Success requires building broad national consensus recognising legitimacy of diverse perspectives, even when disagreeing. It also requires savvy engagement with influential regional and international actors – Eastern, Western and multilaterals to unlock immediate financial support, debt relief and lifting of sanctions.
There are more reasons why this would never work rather than why it could.
The first is that ZANU-PF is simply unable to conceive of yielding any political space and power let alone lead the process of democratising Zimbabwe.
The party will likely resist yielding any power or lifting controls enabling elite enrichment. However, this path offers them safety from captured rogue institutions, averts potential retributive justice if ever defeated, and crucially would temper future governing elites’ powers.
It is simply easier to continue with the path most trodden and the strategy tried and tested — one of holding on to power and shutting down any and all opposition.
This option – attractive to many hardliners in ZANU-PF, themselves beneficiaries of the current system — would be ill-fated.
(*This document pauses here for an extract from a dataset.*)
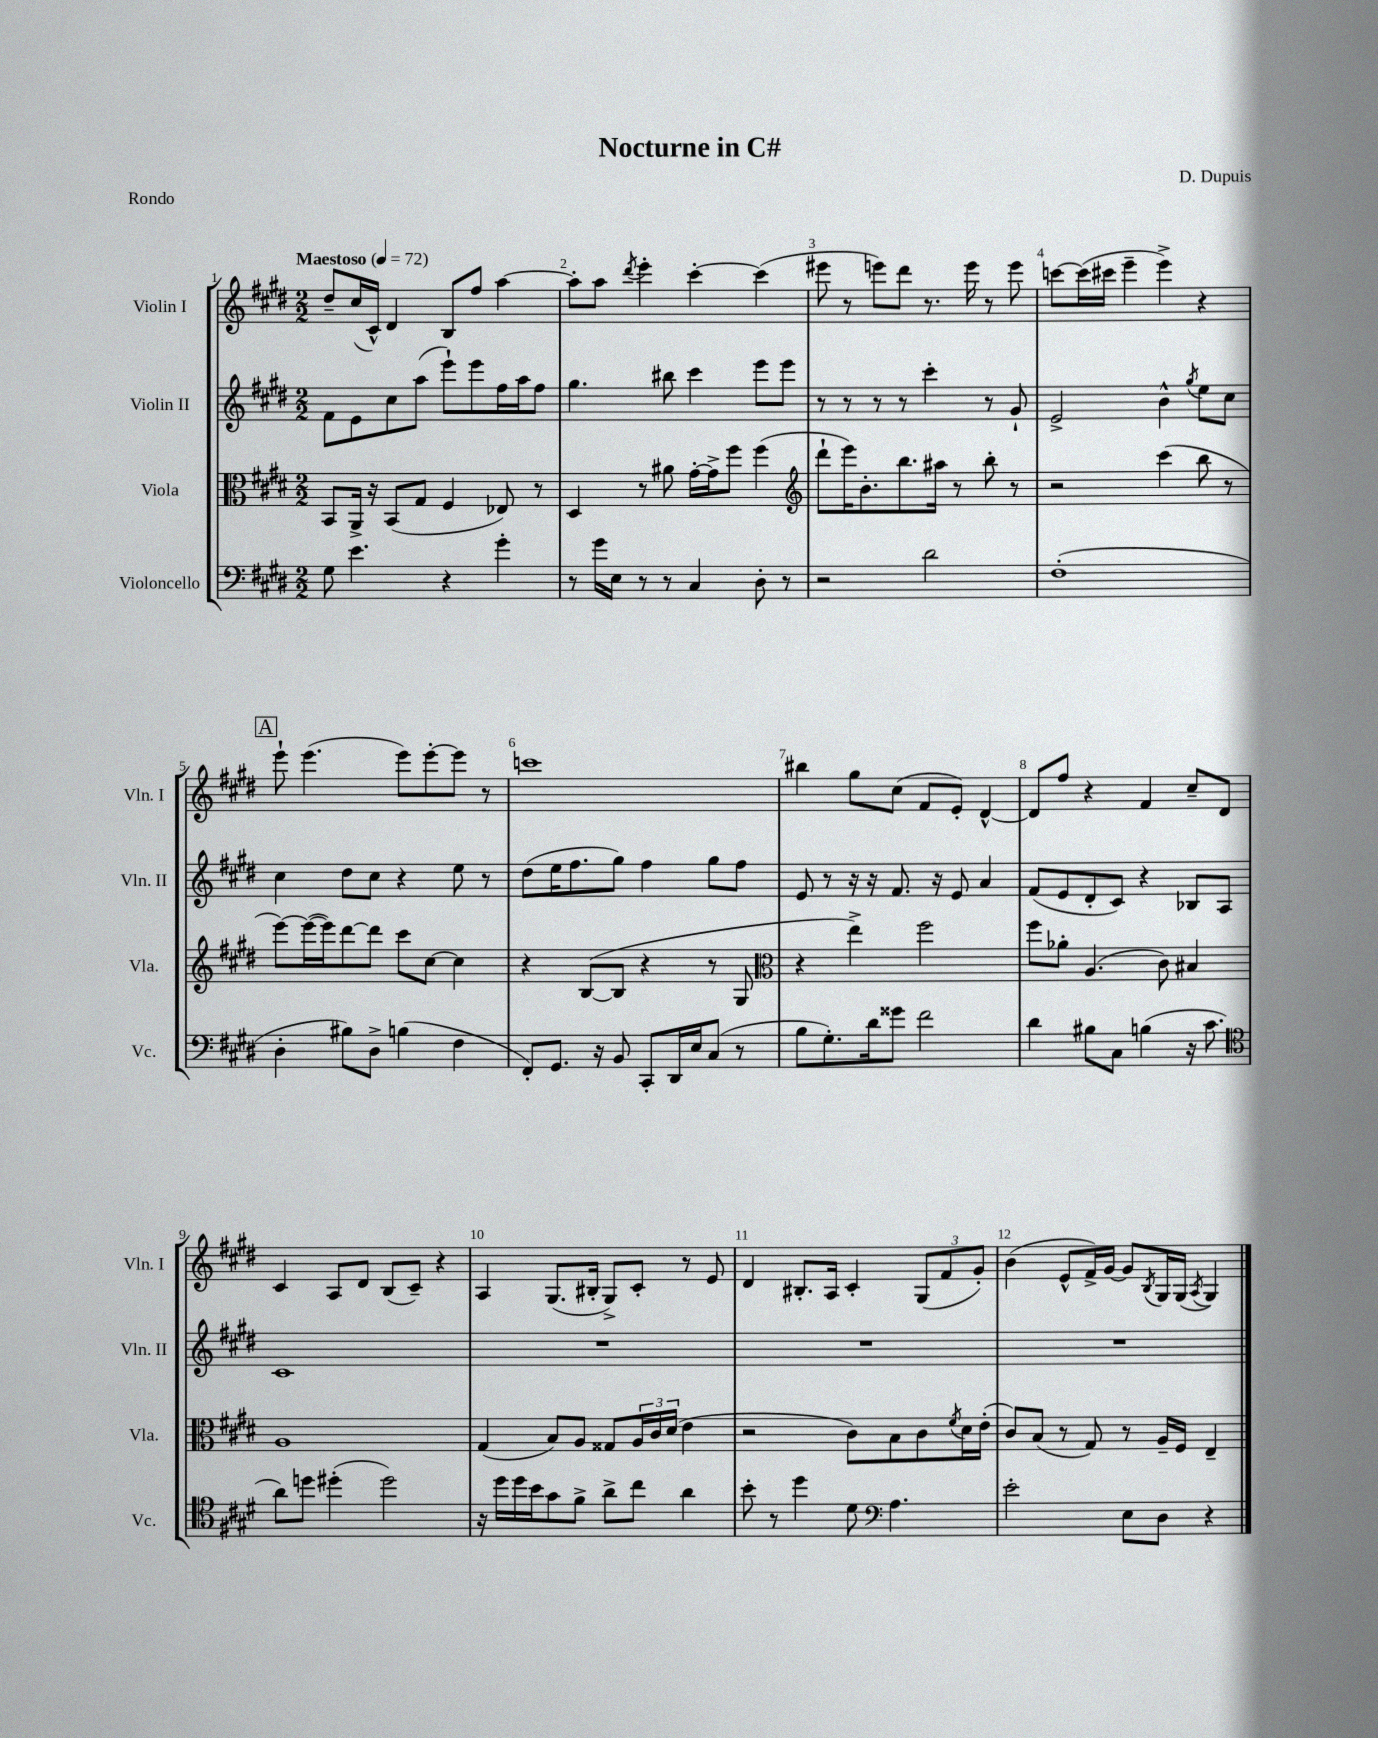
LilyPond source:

The party will soon find itself in the Mugabe 2017 moment where it must contend with Mnangagwa’s succession.
It is already in the throes of a succession battle and it has proved incapable of a democratic process to resolve it. In any event, as has happened elsewhere, it remains a question of time before Zimbabweans muster enough courage, rise up to confront and upend the entire political system, its partisan army notwithstanding.
Last chance for a redeeming legacy
At 81, this may be Mnangagwa’s last opportunity to secure a redeeming legacy, avoid Mugabe’s ignominious fate, and attract the vital regional/global support needed to rescue Zimbabwe’s economy before it implodes.
Contrary to helping him consolidate power, the legitimacy concerns related to the recent election have left him significantly weaker than the last election did, which buoyed him with internal post-coup cohesion, some significant national support to ‘give him a chance’ after Mugabe, some optimistic Western and Eastern support.
The current dysfunction leaves him paralysed and weakened. A dramatic reconciliation gesture could gain the backing required for his eventual dignified exit. This may be his last and only chance to avert an ignominious exit from within or outside ZANU-PF like Mugabe.